Stephen Kinnock Says Limiting Tax Credits To Smaller Families 'Reminiscent Of Eugenics'

Tory Tax Credit Cuts Similar To 'Eugenics', Says Labour MP

Stephen Kinnock has said plans to limit child tax credits to the first two children in a family are reminiscent of "eugenics".

Labour's acting leader Harriet Harman has triggered a internal party row after she indicated she would support George Osborne's plans to cut tax credits for larger families. Three of the four candidates to succeed Ed Miliband have criticised her position.

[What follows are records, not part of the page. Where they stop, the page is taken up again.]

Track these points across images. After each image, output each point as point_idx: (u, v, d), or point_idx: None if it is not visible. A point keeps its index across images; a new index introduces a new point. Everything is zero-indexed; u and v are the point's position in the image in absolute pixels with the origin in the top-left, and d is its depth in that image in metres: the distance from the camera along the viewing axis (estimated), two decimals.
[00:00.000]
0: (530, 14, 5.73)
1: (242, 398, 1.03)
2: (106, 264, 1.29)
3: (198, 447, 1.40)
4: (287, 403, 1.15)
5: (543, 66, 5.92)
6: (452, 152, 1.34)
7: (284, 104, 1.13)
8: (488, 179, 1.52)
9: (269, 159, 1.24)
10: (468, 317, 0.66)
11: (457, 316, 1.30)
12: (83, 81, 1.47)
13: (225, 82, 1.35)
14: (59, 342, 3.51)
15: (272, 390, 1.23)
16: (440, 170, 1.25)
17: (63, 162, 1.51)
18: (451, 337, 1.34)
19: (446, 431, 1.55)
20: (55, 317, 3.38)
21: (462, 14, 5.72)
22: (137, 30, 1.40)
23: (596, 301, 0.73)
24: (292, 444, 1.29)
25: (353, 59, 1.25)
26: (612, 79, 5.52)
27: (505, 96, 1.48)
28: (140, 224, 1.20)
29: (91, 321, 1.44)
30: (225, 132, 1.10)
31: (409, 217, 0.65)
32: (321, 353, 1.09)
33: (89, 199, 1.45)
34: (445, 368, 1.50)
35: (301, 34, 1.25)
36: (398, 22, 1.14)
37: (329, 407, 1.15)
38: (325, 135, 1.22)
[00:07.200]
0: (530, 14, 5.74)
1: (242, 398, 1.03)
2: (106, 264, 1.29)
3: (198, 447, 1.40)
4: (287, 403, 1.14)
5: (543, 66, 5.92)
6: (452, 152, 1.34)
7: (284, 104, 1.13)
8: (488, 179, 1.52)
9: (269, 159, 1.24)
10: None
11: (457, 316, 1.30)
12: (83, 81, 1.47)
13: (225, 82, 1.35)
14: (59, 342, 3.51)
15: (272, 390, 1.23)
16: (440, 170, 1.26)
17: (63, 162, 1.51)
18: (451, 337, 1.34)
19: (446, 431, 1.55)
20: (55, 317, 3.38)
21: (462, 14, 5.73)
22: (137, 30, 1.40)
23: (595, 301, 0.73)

Appearing on the BBC's Daily Politics programme today, Kinnock, the Labour MP for Aberavon, said he hoped Harman would change her mind.

Kinnock said as well as having "moral and ethical" problems with the policy it was not practical. He asked how parents would prove they deserved to be exempt from the new stricter rules, for example if a mother had become pregnant as a result of rape.

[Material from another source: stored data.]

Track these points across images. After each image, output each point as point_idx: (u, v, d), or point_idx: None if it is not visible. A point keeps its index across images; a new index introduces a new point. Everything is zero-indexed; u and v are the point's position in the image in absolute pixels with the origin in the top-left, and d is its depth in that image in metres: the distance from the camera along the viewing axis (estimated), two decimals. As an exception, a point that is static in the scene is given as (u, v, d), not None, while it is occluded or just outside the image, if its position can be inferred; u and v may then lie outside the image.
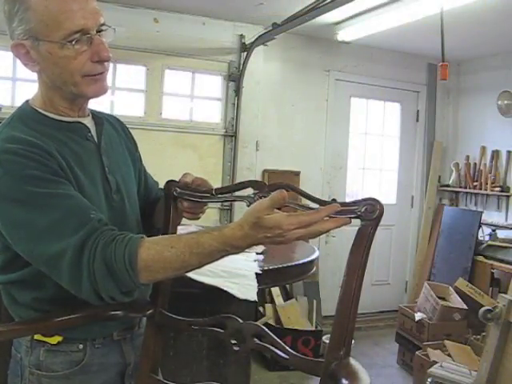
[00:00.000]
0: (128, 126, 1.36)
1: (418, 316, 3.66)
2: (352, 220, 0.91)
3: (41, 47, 1.03)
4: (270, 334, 1.04)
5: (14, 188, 0.96)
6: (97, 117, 1.20)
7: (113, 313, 1.14)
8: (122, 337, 1.19)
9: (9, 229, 0.98)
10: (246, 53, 4.04)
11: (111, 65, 1.13)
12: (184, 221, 1.26)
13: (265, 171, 4.30)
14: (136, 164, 1.32)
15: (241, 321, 1.08)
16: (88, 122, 1.17)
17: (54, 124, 1.10)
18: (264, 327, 1.06)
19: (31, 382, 1.09)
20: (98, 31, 1.05)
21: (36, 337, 1.09)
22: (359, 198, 0.92)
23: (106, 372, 1.16)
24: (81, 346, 1.12)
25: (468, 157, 4.77)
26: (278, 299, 3.80)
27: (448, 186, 4.88)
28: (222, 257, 0.95)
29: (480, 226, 4.26)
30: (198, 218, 1.24)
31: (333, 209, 0.89)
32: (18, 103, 1.15)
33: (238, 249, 0.92)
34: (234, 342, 1.07)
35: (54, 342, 1.10)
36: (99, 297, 0.95)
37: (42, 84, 1.10)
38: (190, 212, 1.20)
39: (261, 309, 3.76)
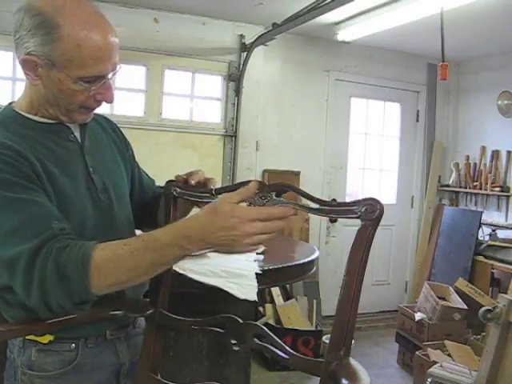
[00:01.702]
0: (128, 126, 1.37)
1: (418, 316, 3.66)
2: (353, 220, 0.91)
3: (53, 72, 1.02)
4: (270, 334, 1.04)
5: None
6: None
7: (112, 313, 1.14)
8: (115, 336, 1.18)
9: None
10: (246, 53, 4.04)
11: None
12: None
13: (265, 171, 4.30)
14: (127, 163, 1.31)
15: (241, 321, 1.08)
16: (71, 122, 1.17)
17: (35, 126, 1.10)
18: (264, 327, 1.06)
19: (23, 383, 1.09)
20: (113, 72, 1.07)
21: (28, 336, 1.09)
22: (359, 198, 0.92)
23: (99, 372, 1.15)
24: (73, 346, 1.12)
25: (468, 157, 4.77)
26: (278, 299, 3.80)
27: (448, 186, 4.88)
28: (177, 257, 0.91)
29: (480, 226, 4.26)
30: None
31: (288, 212, 0.88)
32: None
33: (190, 242, 0.87)
34: (234, 341, 1.07)
35: (46, 341, 1.09)
36: (48, 306, 0.94)
37: (35, 93, 1.09)
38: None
39: (261, 309, 3.76)
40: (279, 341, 1.02)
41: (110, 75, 1.06)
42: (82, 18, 1.00)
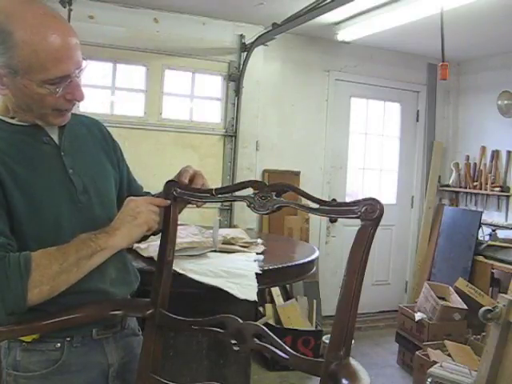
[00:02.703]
0: (128, 126, 1.36)
1: (418, 316, 3.66)
2: (353, 220, 0.91)
3: (17, 80, 1.02)
4: (270, 334, 1.04)
5: None
6: None
7: (112, 313, 1.14)
8: (102, 336, 1.17)
9: None
10: (246, 53, 4.04)
11: (111, 65, 1.14)
12: (184, 220, 1.27)
13: (265, 171, 4.30)
14: (115, 165, 1.30)
15: (241, 321, 1.08)
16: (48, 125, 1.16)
17: (9, 127, 1.10)
18: (264, 327, 1.06)
19: None
20: (78, 70, 1.06)
21: None
22: (359, 198, 0.92)
23: (86, 372, 1.14)
24: (58, 345, 1.11)
25: (468, 157, 4.77)
26: (278, 299, 3.80)
27: (448, 186, 4.88)
28: (99, 250, 1.05)
29: (480, 226, 4.26)
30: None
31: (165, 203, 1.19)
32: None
33: (107, 233, 1.08)
34: (234, 342, 1.07)
35: (29, 340, 1.09)
36: None
37: (8, 100, 1.09)
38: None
39: (261, 309, 3.76)
40: (279, 341, 1.03)
41: (75, 73, 1.05)
42: (33, 21, 0.99)
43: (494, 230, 4.30)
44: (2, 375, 1.10)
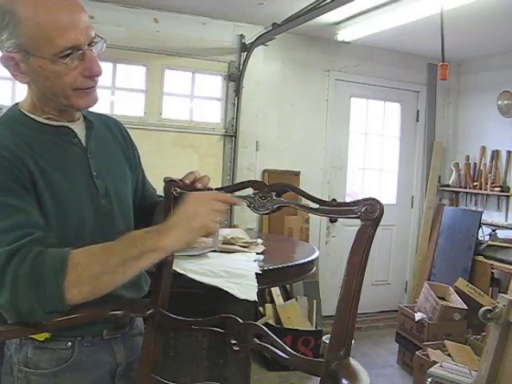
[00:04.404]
0: (128, 126, 1.35)
1: (418, 316, 3.66)
2: (353, 220, 0.91)
3: (31, 61, 1.01)
4: (270, 334, 1.04)
5: None
6: (88, 120, 1.19)
7: (112, 313, 1.14)
8: (112, 336, 1.18)
9: None
10: (246, 53, 4.04)
11: (111, 65, 1.13)
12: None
13: (265, 171, 4.30)
14: (133, 167, 1.30)
15: (241, 321, 1.08)
16: (76, 126, 1.16)
17: (40, 128, 1.09)
18: (264, 327, 1.06)
19: (19, 380, 1.09)
20: (89, 44, 1.04)
21: None
22: (359, 198, 0.92)
23: (95, 371, 1.15)
24: (69, 344, 1.12)
25: (468, 157, 4.77)
26: (278, 299, 3.80)
27: (448, 185, 4.88)
28: (147, 252, 0.96)
29: (480, 226, 4.26)
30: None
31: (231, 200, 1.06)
32: (18, 103, 1.15)
33: (159, 233, 0.97)
34: (234, 341, 1.07)
35: (42, 339, 1.09)
36: (17, 309, 0.93)
37: (32, 93, 1.09)
38: None
39: (261, 309, 3.76)
40: (279, 341, 1.03)
41: (86, 46, 1.03)
42: None
43: (494, 230, 4.30)
44: (12, 370, 1.11)
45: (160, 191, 1.22)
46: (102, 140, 1.21)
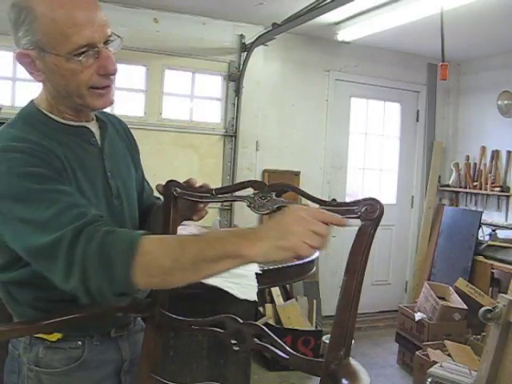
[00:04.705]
0: (128, 126, 1.35)
1: (418, 316, 3.66)
2: (352, 220, 0.91)
3: (47, 59, 1.01)
4: (270, 334, 1.04)
5: (14, 185, 0.95)
6: (101, 120, 1.19)
7: (112, 313, 1.14)
8: (118, 334, 1.19)
9: (8, 226, 0.96)
10: (246, 53, 4.04)
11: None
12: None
13: (265, 171, 4.30)
14: (137, 167, 1.31)
15: (241, 321, 1.08)
16: (92, 125, 1.16)
17: (60, 127, 1.09)
18: (264, 327, 1.06)
19: (30, 379, 1.10)
20: (105, 42, 1.03)
21: (35, 334, 1.10)
22: (359, 198, 0.92)
23: (103, 368, 1.16)
24: (79, 343, 1.13)
25: (468, 157, 4.77)
26: (278, 299, 3.79)
27: (448, 185, 4.88)
28: (226, 256, 0.87)
29: (480, 226, 4.26)
30: (202, 217, 1.24)
31: (340, 221, 0.88)
32: (18, 103, 1.15)
33: (245, 237, 0.86)
34: (234, 341, 1.07)
35: (54, 339, 1.10)
36: (87, 290, 0.90)
37: (47, 92, 1.09)
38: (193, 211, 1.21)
39: (261, 309, 3.76)
40: (279, 341, 1.03)
41: (102, 44, 1.02)
42: None
43: (494, 230, 4.30)
44: (21, 370, 1.11)
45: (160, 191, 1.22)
46: (112, 140, 1.21)
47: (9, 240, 0.98)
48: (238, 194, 1.13)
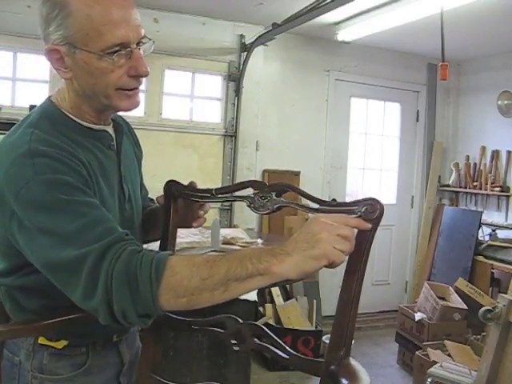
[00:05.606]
0: (129, 126, 1.34)
1: (418, 316, 3.66)
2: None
3: (77, 55, 0.98)
4: (270, 334, 1.04)
5: (43, 192, 0.91)
6: (116, 122, 1.17)
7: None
8: (119, 338, 1.19)
9: (26, 233, 0.92)
10: (246, 53, 4.04)
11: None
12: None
13: (265, 171, 4.30)
14: (140, 170, 1.30)
15: (241, 321, 1.08)
16: (110, 129, 1.14)
17: (82, 131, 1.06)
18: (264, 327, 1.06)
19: None
20: (138, 43, 1.02)
21: (40, 341, 1.08)
22: (359, 198, 0.92)
23: (105, 372, 1.16)
24: (83, 350, 1.12)
25: (468, 157, 4.77)
26: (278, 299, 3.79)
27: (448, 185, 4.89)
28: (256, 275, 0.84)
29: (480, 226, 4.26)
30: (201, 225, 1.23)
31: (364, 225, 0.89)
32: (18, 103, 1.14)
33: (273, 254, 0.84)
34: (234, 341, 1.07)
35: (60, 347, 1.09)
36: (110, 310, 0.87)
37: (71, 90, 1.05)
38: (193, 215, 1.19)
39: (261, 309, 3.75)
40: (279, 341, 1.03)
41: (135, 44, 1.00)
42: None
43: (494, 230, 4.30)
44: (21, 376, 1.10)
45: (160, 191, 1.22)
46: (125, 143, 1.20)
47: (24, 247, 0.94)
48: (238, 193, 1.13)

"Are we going to be asking women to go to the DWP and prove how their pregnancy came about?" he asked. "It's simply not pragmatic and it is awfully reminiscent of some kind of eugenics policy."

Eugenics, the social policy of encouraging higher birth rates among groups a society values and lower birth rates among groups society does not, is most closely associated with the Nazis.

Harman due to face Labour MPs this evening at what could be a difficult meeting of the Parliamentary Labour Party. And earlier this morning she appeared to try and walk back her comments.

A Labour source told the BBC that Harman had been setting out an "an attitude" not a final policy and would be happy for her support for cuts to tax credits to be overruled.

Labour leadership candidate Liz Kendall has offered support to Harman. But Yvette Cooper, Andy Burnham and Jeremy Corbyn have all strongly criticised their acting leader.